これまでの疲れを一気に吐き出すようにぐっすりと眠った。夜中に一度だけ便所に起きた。フクロウの鳴き声を聞いた。
今日も、ダラダラと昼頃出発し、夕方早めに上陸した。
グレイリングのたまるポイントも理解したので、今日一日で30尾ほどは釣っただろう。グレイリングは瀬につく。小川が流れ込んでいるようなところでは必ず竿を振った。どのポイントでも入れ食いとなり、少し食いが渋るとカヤックを出発させるという贅沢さである。
グレイリングの引きは単調だ。引きの強さはアメマスぐらいだろうか。少し斜めからみると体が青く光り、巨大な背びれには美しい斑点があるのだが、その体色や大きなヒレを撮影するのは難しく、満足のいく写真は撮ることができなかった。
岸際に巨大な雄のムースがいた。
カヤックを漕ぎ寄せても逃げる様子はない。
近くで見ると、無数の蚊だかブヨだかがたかっていた。
ついたキャンプ地は高台にある大きなキャンプ地だ。川地図にはエクセレントキャンプと書いてあった。
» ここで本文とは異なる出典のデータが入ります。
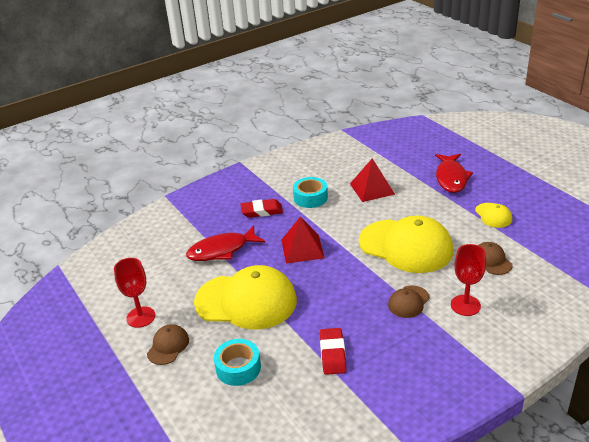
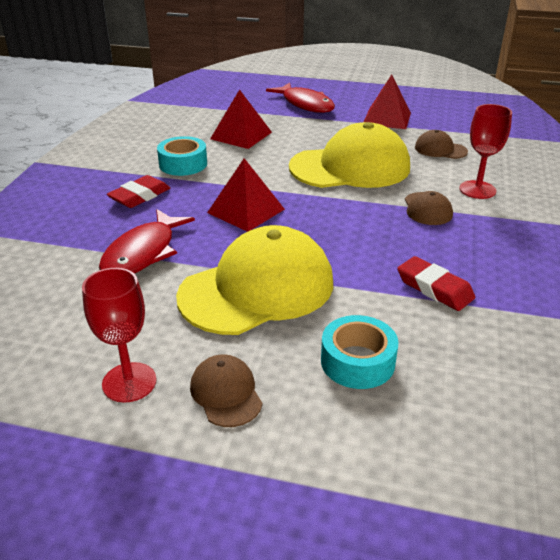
camera: 45 degrees left, 0 degrees up
yellow cap [475,203,512,228] -> red pyramid [364,74,411,129]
その名の通り快適そのものだった。
崖の上を吹く風のせいなのか、蚊が殆どいないのがさらにすばらしかった。
ユーコンにおいて、ツーリストに恐れられているものは、二つある。
一つは熊で、もう一つが蚊の猛襲である。
だから私も日本からモスキートネットという顔や頭を蚊から守るネットを持っていった。
日本で得た情報では、ユーコンの蚊情報は凄まじく、
曰く「ジーンズの上からでも容赦なく刺す」
曰く「虫除けスプレーなど意味を成さない」
曰く「大便をするのは命がけである」
というものであった。
しかし、今回の旅に限って言えば、私は殆ど蚊の被害を受けていない。
モスキートネットを使ったのは初日二日目だけだし、虫除けスプレーすら使用しない日もあった。
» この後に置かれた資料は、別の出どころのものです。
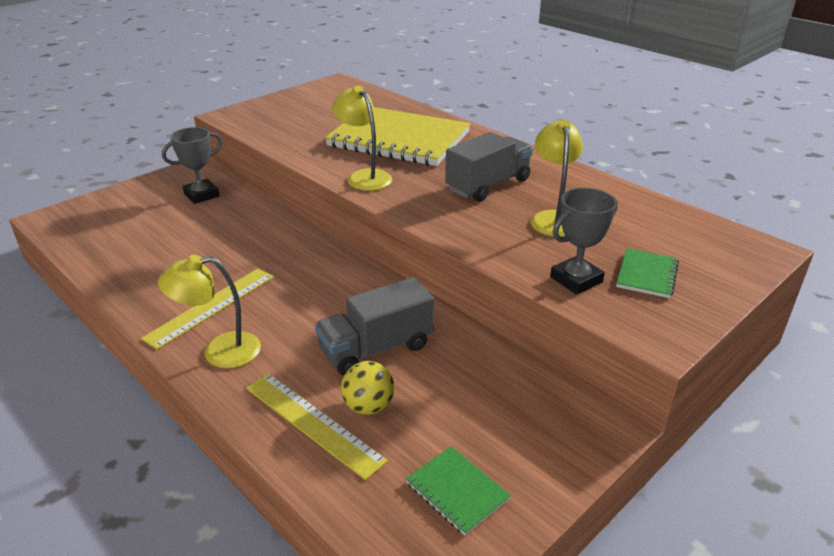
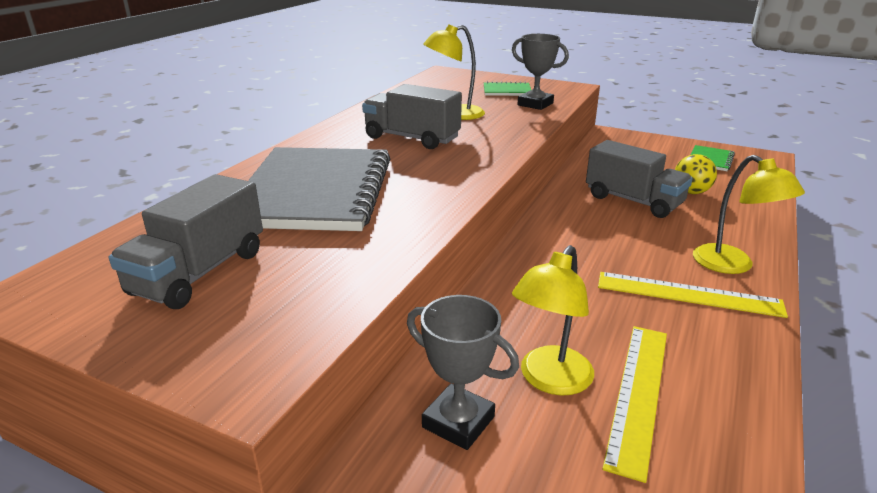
camera: 110 degrees left, 5 degrees down
yellow ruler [246,373,388,480] -> yellow ruler moved to [602,326,667,483]
yellow notebook [325,107,470,166] -> grey notebook [248,147,390,231]
yellow lamp [332,86,392,191] -> yellow lamp moved to [512,245,594,396]
none -> grey truck [109,174,263,309]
体に蚊に刺された後を殆ど残さず、川旅を終えたのである。
キャンプ地の前の少し流れの速いところにスピナーを投げ込むと、すぐにグレイリングが釣れた。
食べるのに丁度良いサイズが釣れたので魚をさばいていると、頭の上の木に白頭鷲がとまった。
写真に撮るのにいい位置にとまったので、急いでテントにカメラを取りに行こうとその場を離れると、なんと私の釣ってさばいた魚を盗んで飛び去った。
ちきしょう。あの野郎、最初から狙ってやがったな。綺麗にさばいたのはお前のためじゃないのに!
まあいい。魚はたくさんいるとルアーを投げ込むと、またすぐ釣れる。すると、さっきの白頭鷲がまた舞い戻り近くの木にとまった。
近くで写真を撮ることができたので、さっきの魚のことは大目に見てやろう。
モデル料だ。
釣りをしているとガイドとオーストラリア人3人のパーティーがやってきた。今日はどこに泊まる予定だと聞いたら
「もう少し先。ここはあなたが使っているから」
と言った。
ユーコンでは、先にキャンプ地に来たものにその土地を独占できる暗黙の権利がある。
人のいないところをもとめてやってくる人間が殆どなのだから、そのマナーは大切だ。
だたっぴろいキャンプ地だったので、
「良かったら、私は構わないが」
と言った。
彼らは、ウイスキーとワインと缶詰をくれた。それが欲しくて「いいよ」と言った訳ではない(ようなあるような)。
彼らと話をしながらいい調子で酔っ払っていると、近くの流れ込みにムースが来た。薄暗い中、音を立てて水草を食べていた。